**Problem requirements:**
A word-for-word copy of the data is what's wanted, with no pictures.

----

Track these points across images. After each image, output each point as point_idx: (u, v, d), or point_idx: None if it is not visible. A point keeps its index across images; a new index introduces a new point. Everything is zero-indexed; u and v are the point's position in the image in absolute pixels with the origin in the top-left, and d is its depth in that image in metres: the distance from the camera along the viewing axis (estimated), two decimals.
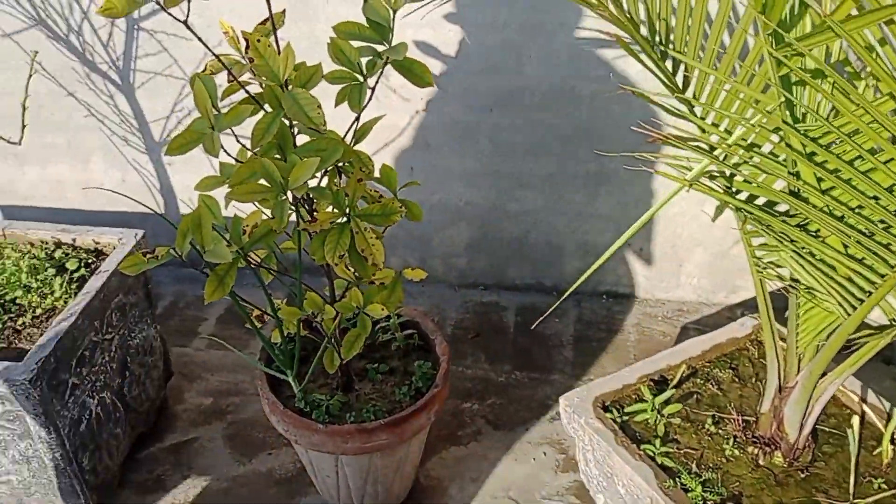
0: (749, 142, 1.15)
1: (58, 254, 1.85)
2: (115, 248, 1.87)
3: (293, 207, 1.39)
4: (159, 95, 2.25)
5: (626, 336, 2.26)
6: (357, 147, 1.54)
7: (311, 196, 1.49)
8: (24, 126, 1.68)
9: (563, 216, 2.28)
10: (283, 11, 1.53)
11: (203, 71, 1.49)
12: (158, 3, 1.27)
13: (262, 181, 1.33)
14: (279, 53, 1.33)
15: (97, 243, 1.90)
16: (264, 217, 1.46)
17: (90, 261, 1.86)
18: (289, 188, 1.31)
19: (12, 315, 1.70)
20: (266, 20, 1.51)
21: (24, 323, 1.68)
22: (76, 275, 1.78)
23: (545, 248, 2.35)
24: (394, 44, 1.38)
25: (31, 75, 1.63)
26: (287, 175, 1.32)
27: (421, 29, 2.02)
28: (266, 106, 1.37)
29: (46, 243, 1.89)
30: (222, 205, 1.36)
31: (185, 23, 1.27)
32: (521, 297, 2.42)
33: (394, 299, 1.56)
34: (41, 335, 1.63)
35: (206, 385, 2.15)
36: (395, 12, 1.37)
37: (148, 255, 1.33)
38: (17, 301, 1.71)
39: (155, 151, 2.36)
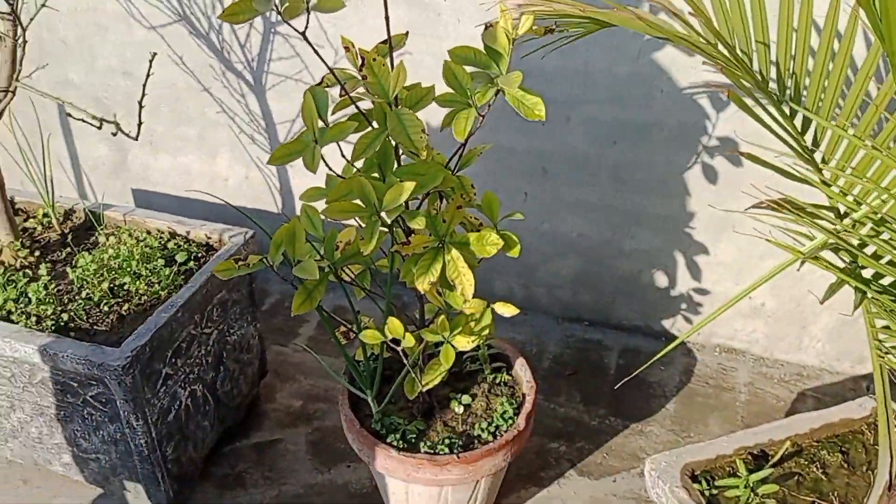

----

**Exercise answer:**
Track these points across images. After each image, output each point as point_idx: (u, v, d), or point_idx: None if it is not visible. A point keeps its index across images; a new index introduces a new point. Everything is zero-indexed; u and v are the point's position in the image in absolute pixels with the origin in the top-left, and d is its depth in that image in metres: the distance from the camera along the viewing axis (estimated), two decimals.
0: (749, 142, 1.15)
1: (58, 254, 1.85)
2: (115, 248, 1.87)
3: (293, 207, 1.39)
4: (159, 95, 2.25)
5: (626, 336, 2.26)
6: (357, 147, 1.54)
7: (311, 196, 1.49)
8: (24, 126, 1.68)
9: (563, 216, 2.28)
10: (283, 11, 1.53)
11: (203, 71, 1.49)
12: (158, 3, 1.27)
13: (262, 181, 1.33)
14: (279, 53, 1.33)
15: (97, 243, 1.90)
16: (264, 217, 1.46)
17: (90, 261, 1.86)
18: (289, 188, 1.31)
19: (12, 315, 1.70)
20: (266, 20, 1.51)
21: (24, 323, 1.68)
22: (76, 275, 1.78)
23: (545, 248, 2.35)
24: (394, 44, 1.38)
25: (31, 75, 1.63)
26: (287, 175, 1.32)
27: (421, 29, 2.02)
28: (266, 106, 1.37)
29: (46, 243, 1.89)
30: (222, 205, 1.36)
31: (185, 23, 1.27)
32: (521, 297, 2.42)
33: (394, 299, 1.56)
34: (41, 335, 1.63)
35: (206, 385, 2.15)
36: (395, 12, 1.37)
37: (148, 255, 1.33)
38: (17, 301, 1.71)
39: (155, 151, 2.36)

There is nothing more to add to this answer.